Students roll with the punches at Improv In Sanity tryouts

The University of Maine’s student-run improv group, Improv In Sanity, held tryouts for new members on Thursday, Jan. 28 in the Black Box Theater of the Class of 1944 Hall.

The tryouts were scheduled to increase membership and raise awareness of the group, according to Hannah Waters, a third-year international affairs student and director of the group.

“We really like to see people who are open to suggestions, who are willing to put themselves out there, and be comfortable on stage by doing silly, goofy and ridiculous things,” Waters said.

Instead of a traditional audition format, students trying out for the group were integrated into the group’s regular Thursday rehearsal schedule.

“We want to create a laid-back, relaxed atmosphere for them with no pressure,” Waters said.

Elizabeth Martin-Huitt, a fourth-year philosophy and political science student, had experience in improv since middle school before trying out.

“I don’t think you can go in with expectations with improv. If you go in with expectations, you set yourself up to fail,” Martin-Huitt said.

Martin-Huitt wanted to return to improv after balancing a busy work and school schedule leading into her senior year.

“College is so stressful, you need to do something to release or you’ll spontaneously combust,” Martin-Huitt said.

Improv In Sanity is divided into two separate groups — the performance group, which consists of students who participate in the bulk of performances and the club group, which consists of new students who participate in a few smaller performances.

“The club group is used to develop the basic skills of improv. A lot of people get into improv think it’s about telling jokes, but it’s not. It’s about developing funny characters and situations. We use the club group to stop those bad habits,” Waters said.

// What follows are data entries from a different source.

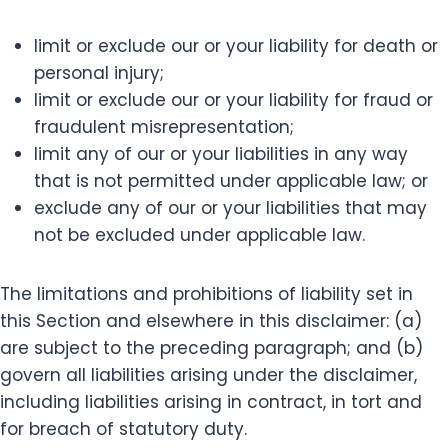
limit or exclude our or your liability for death or
personal injury;
limit or exclude our or your liability for fraud or
fraudulent misrepresentation;
limit any of our or your liabilities in any way
that is not permitted under applicable law; or
exclude any of our or your liabilities that may
not be excluded under applicable law.
The limitations and prohibitions of liability set in
this Section and elsewhere in this disclaimer: (a)
are subject to the preceding paragraph; and (b)
govern all liabilities arising under the disclaimer,
including liabilities arising in contract, in tort and
for breach of statutory duty.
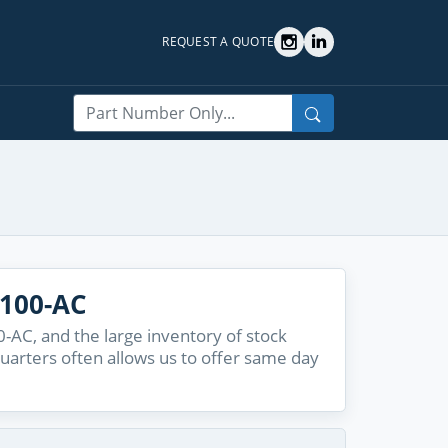
REQUEST A QUOTE
Search
1100-AC
-AC, and the large inventory of stock
quarters often allows us to offer same day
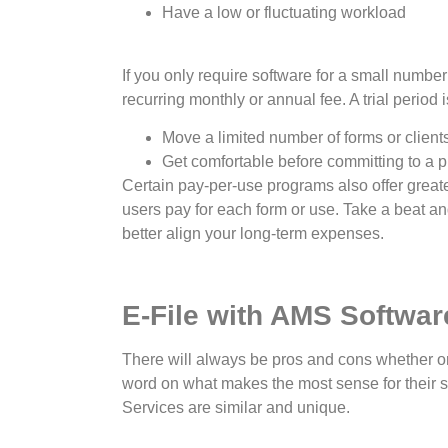
Have a low or fluctuating workload
If you only require software for a small numbe
recurring monthly or annual fee. A trial period
Move a limited number of forms or client
Get comfortable before committing to a 
Certain pay-per-use programs also offer greater
users pay for each form or use. Take a beat an
better align your long-term expenses.
E-File with AMS Softwar
There will always be pros and cons whether or 
word on what makes the most sense for their 
Services are similar and unique.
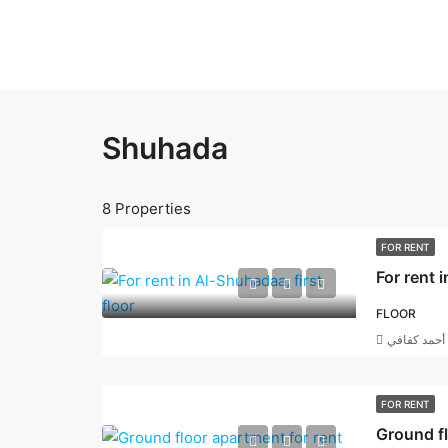
Shuhada
8 Properties
FOR RENT
For rent 
FLOOR
أحمد كفافي
FOR RENT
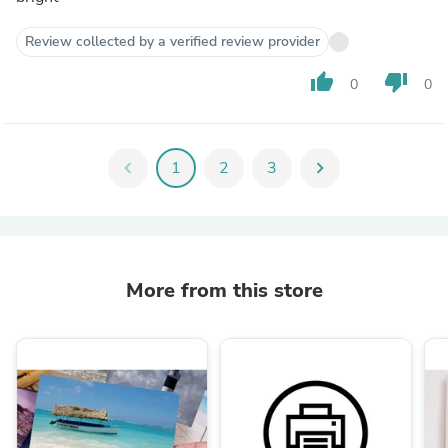
Review collected by a verified review provider
thumb_up
thumb_down
0
0
chevron_left
1
2
3
chevron_right
More from this store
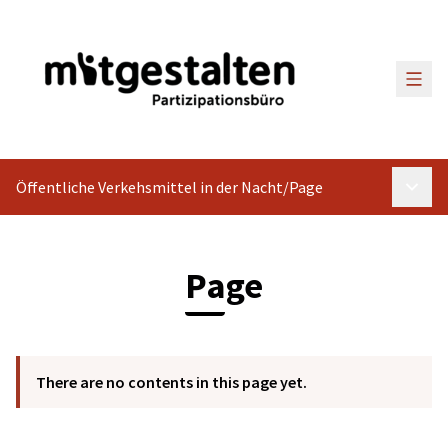
Main
Öffentliche Verkehsmittel in der Nacht
/
Page
Main 
Page
There are no contents in this page yet.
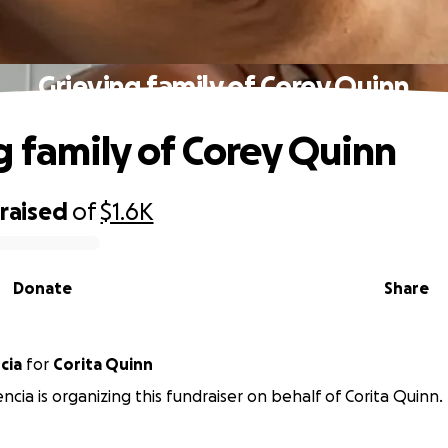
Grieving family of Corey Quinn
g family of Corey Quinn
raised
of
$1.6K
Donate
Share
cia
for
Corita Quinn
ncia is organizing this fundraiser on behalf of Corita Quinn.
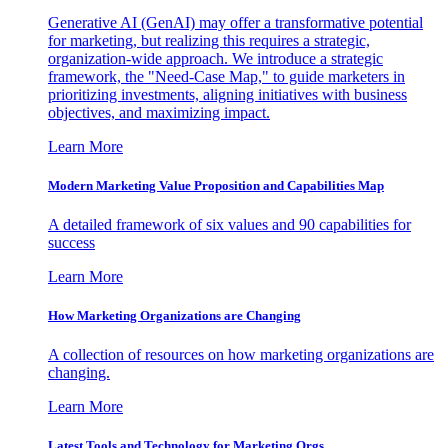
Generative AI (GenAI) may offer a transformative potential
for marketing, but realizing this requires a strategic,
organization-wide approach. We introduce a strategic
framework, the "Need-Case Map," to guide marketers in
prioritizing investments, aligning initiatives with business
objectives, and maximizing impact.
Learn More
Modern Marketing Value Proposition and Capabilities Map
A detailed framework of six values and 90 capabilities for
success
Learn More
How Marketing Organizations are Changing
A collection of resources on how marketing organizations are
changing.
Learn More
Latest Tools and Technology for Marketing Orgs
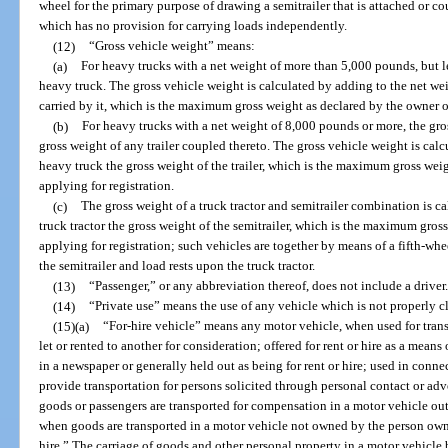
wheel for the primary purpose of drawing a semitrailer that is attached or c
which has no provision for carrying loads independently.
(12)
“Gross vehicle weight” means:
(a)
For heavy trucks with a net weight of more than 5,000 pounds, but l
heavy truck. The gross vehicle weight is calculated by adding to the net wei
carried by it, which is the maximum gross weight as declared by the owner or
(b)
For heavy trucks with a net weight of 8,000 pounds or more, the gro
gross weight of any trailer coupled thereto. The gross vehicle weight is cal
heavy truck the gross weight of the trailer, which is the maximum gross wei
applying for registration.
(c)
The gross weight of a truck tractor and semitrailer combination is c
truck tractor the gross weight of the semitrailer, which is the maximum gros
applying for registration; such vehicles are together by means of a fifth-wh
the semitrailer and load rests upon the truck tractor.
(13)
“Passenger,” or any abbreviation thereof, does not include a driver.
(14)
“Private use” means the use of any vehicle which is not properly cla
(15)(a)
“For-hire vehicle” means any motor vehicle, when used for tran
let or rented to another for consideration; offered for rent or hire as a mean
in a newspaper or generally held out as being for rent or hire; used in connec
provide transportation for persons solicited through personal contact or ad
goods or passengers are transported for compensation in a motor vehicle outs
when goods are transported in a motor vehicle not owned by the person owni
hire.” The carriage of goods and other personal property in a motor vehicle b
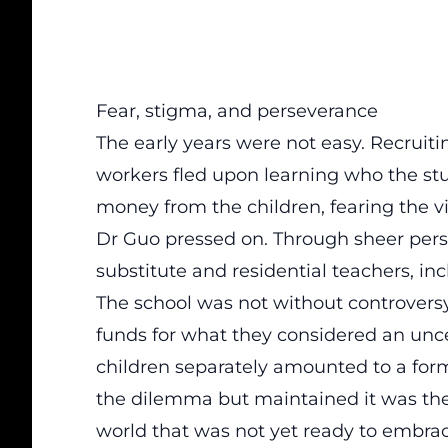
Fear, stigma, and perseverance
The early years were not easy. Recruiti
workers fled upon learning who the stu
money from the children, fearing the v
Dr Guo pressed on. Through sheer pers
substitute and residential teachers, in
The school was not without controversy
funds for what they considered an unce
children separately amounted to a for
the dilemma but maintained it was the 
world that was not yet ready to embra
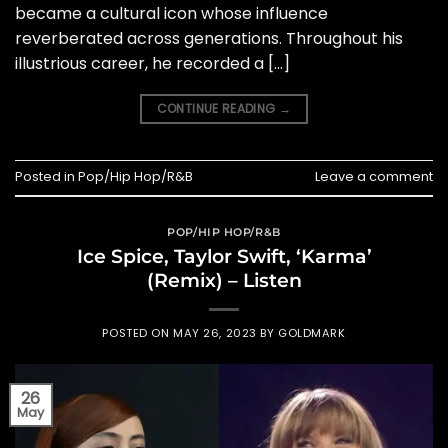
became a cultural icon whose influence
reverberated across generations. Throughout his
illustrious career, he recorded a […]
CONTINUE READING
→
Posted in
Pop/Hip Hop/R&B
Leave a comment
POP/HIP HOP/R&B
Ice Spice, Taylor Swift, ‘Karma’
(Remix) – Listen
POSTED ON
MAY 26, 2023
BY
GOLDMARK
26
May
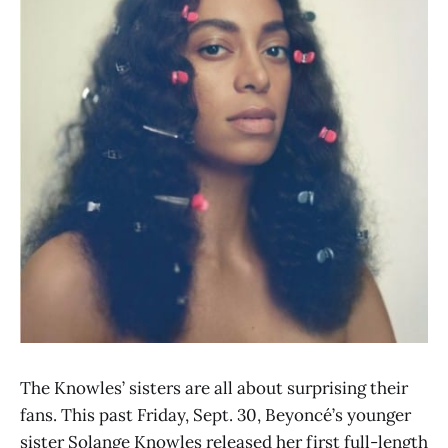
The Knowles’ sisters are all about surprising their
fans. This past Friday, Sept. 30, Beyoncé’s younger
sister Solange Knowles released her first full-length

Students who wish to be part of the performance group must typically be part of the club group for at least one semester.

Improv games at the tryouts included a real estate agent and client role play and invisible object description in order to create on-the-spot humor.

“It’s great to learn from different people with different styles of humor,” Martin-Huitt said.

Katelyn Brown, a first-year biology student, had theater experience dating back to the sixth grade and improv experience since the eighth grade before entering the tryouts.

“I love everything with theater, and I like to make new friends, especially since I’m a first year,” Brown said.

Brown added that improv has helped her think on her feet and be more comfortable in public situations.

“It’s just so comedic,” Brown said. “It’s made me not afraid to try new things.”

Improv In Sanity’s performance group generally holds two or three shows in residence halls a semester, and two larger shows at the end of the semester in the Black Box Theater.

This is Waters’ first semester as director. She was rejected twice before making it into the performance group.

“For me, it’s really helped with my confidence and talking to people. I was really shy when I first got to school, so the group helped me communicate better and try new things. It’s also been really cool to see myself grow. Now I’m the director of the club. I never thought that could happen,” Waters said.

Looking forward, Waters said that she would like to see the group do more in the Orono and Old Town communities and go to more competitions. The group occasionally attends an improv conference in Boston.

While Martin-Huitt and Brown had experience on stage prior to trying out, Waters said that at least half of the group’s current members had never been part of theater or had only minimal experience before joining.

“It can actually be kind of better to have people with no background, because they start from zero and don’t have any bad habits you have to work on,” Waters said.

Waters said that everyone should be open to the benefits of doing improv.

“You never know what you can do. It’s really relaxed, it’s not intense, you don’t have to have anything memorized,” Waters said.

“I tried out because I love to laugh,” Martin-Huitt said. “And who doesn’t love to laugh?”